Example: For a line bundle it follows $\operatorname{End}(L) \cong \mathcal{O}_X$ and you get an exact sequence
$$NA.\text{  }0 \rightarrow \mathcal{O}_X \rightarrow \Theta_X(L, \nabla)  \rightarrow \Theta_X \rightarrow 0.$$
By the above argument it follows this sequence splits over the complex numbers.
Example: Let for simplicity $L\in \operatorname{Pic}(A)$ be an invertible $A$-module with a connection  $\nabla: T \rightarrow \operatorname{End}_k(L)$ with $T:=\operatorname{Der}_k(A)$.
Let $ad\nabla: T \rightarrow \operatorname{End}_k(L^* \otimes_A L) \cong \operatorname{End}_k(A)$.
It follows for any endomorphism $\phi_a \in L^*\otimes L$ we have
$$ad\nabla(x)(\phi_a)=\phi_{x(a)},$$
where $\phi_a(u):=au$ for $u\in L$. It follows $ad\nabla$ is a flat connection. We get an extension
$$NA1.\text{  } 0 \rightarrow L^* \otimes L \rightarrow L^* \otimes L \oplus T \rightarrow^p T \rightarrow 0$$
where the middle term has the following Lie structure:
$$[(a,x),(b,y)]:=(x(b)-y(a) +R_{\nabla}(x,y),[x,y])$$
for $a,b\in L^* \otimes L, x,y \in T$.
Lemma: A section $s: T\rightarrow A\oplus T$
with $s(x):=(\rho(x),x)$ is $A$-linear and a map of $k$-Lie algebras iff the map $\nabla^*:=\nabla+\rho$ is a flat connection.
Hence sequence $A1$ is the obstruction for the existence of a connection and $NA1$ is the obstruction for the existence of a flat connection.
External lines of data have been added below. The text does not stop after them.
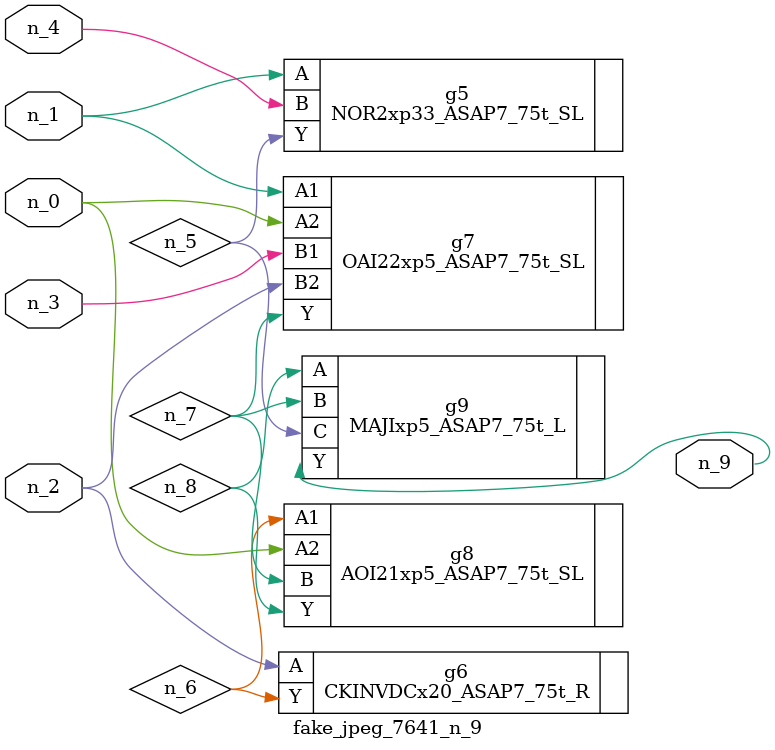
<source format=v>
module fake_jpeg_7641_n_9 (n_3, n_2, n_1, n_0, n_4, n_9);

input n_3;
input n_2;
input n_1;
input n_0;
input n_4;

output n_9;

wire n_8;
wire n_6;
wire n_5;
wire n_7;

NOR2xp33_ASAP7_75t_SL g5 ( 
.A(n_1),
.B(n_4),
.Y(n_5)
);

CKINVDCx20_ASAP7_75t_R g6 ( 
.A(n_2),
.Y(n_6)
);

OAI22xp5_ASAP7_75t_SL g7 ( 
.A1(n_1),
.A2(n_0),
.B1(n_3),
.B2(n_2),
.Y(n_7)
);

AOI21xp5_ASAP7_75t_SL g8 ( 
.A1(n_6),
.A2(n_0),
.B(n_7),
.Y(n_8)
);

MAJIxp5_ASAP7_75t_L g9 ( 
.A(n_8),
.B(n_7),
.C(n_5),
.Y(n_9)
);


endmodule
</source>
If $(L,\nabla)$ is a flat connection on a line bundle $L$ it follows sections $\rho$ of $NA$ are in 1-1 correspondence with flat connections $\nabla^*:=\nabla+\rho$. Hence you may view the "set of sections" of $NA$ as the "parameter-space of flat connections". There is an algebraic group/a group scheme acting on this parameter space and you may form the "(stack) quotient".
If $X$ is a complex projective manifold it follows $NA$ should have a section for any $L\in Pic(X)$.
Note: Let $X \subseteq \mathbb{P}^n_S$ be projective over $S:=Spec(A)$ with $A$ a finitely generated algebra over a field $k$ and let $E$ be a coherent $\mathcal{O}_X$-module. It follows
$$\operatorname{H}^0(X, \operatorname{End}(E)\otimes \Omega^1_{X/S})$$
is a finitely generated $A$-module. This is Hartshorne, Thm II.5.19. In particular if $A$ equals $k$, it follows the group is a finite dimensional $k$-vector space.
Note: The field $k$ may be arbitrary, hence the results are valid for a real algebraic variety $X$ and a finite rank vector bundle $E$ on $X$. The "Serre-Swan theorem" gives an equivalence of categories between the category of real smooth finite rank vector bundles on a real smooth manifold $M$ and finite rank projective $R:=C^{\infty}(M)$-modules. The ring $R$ is a commutative unital algebra over the field of real numbers, and the sequences $A1,NA1$ exist for any $R$-module $L$.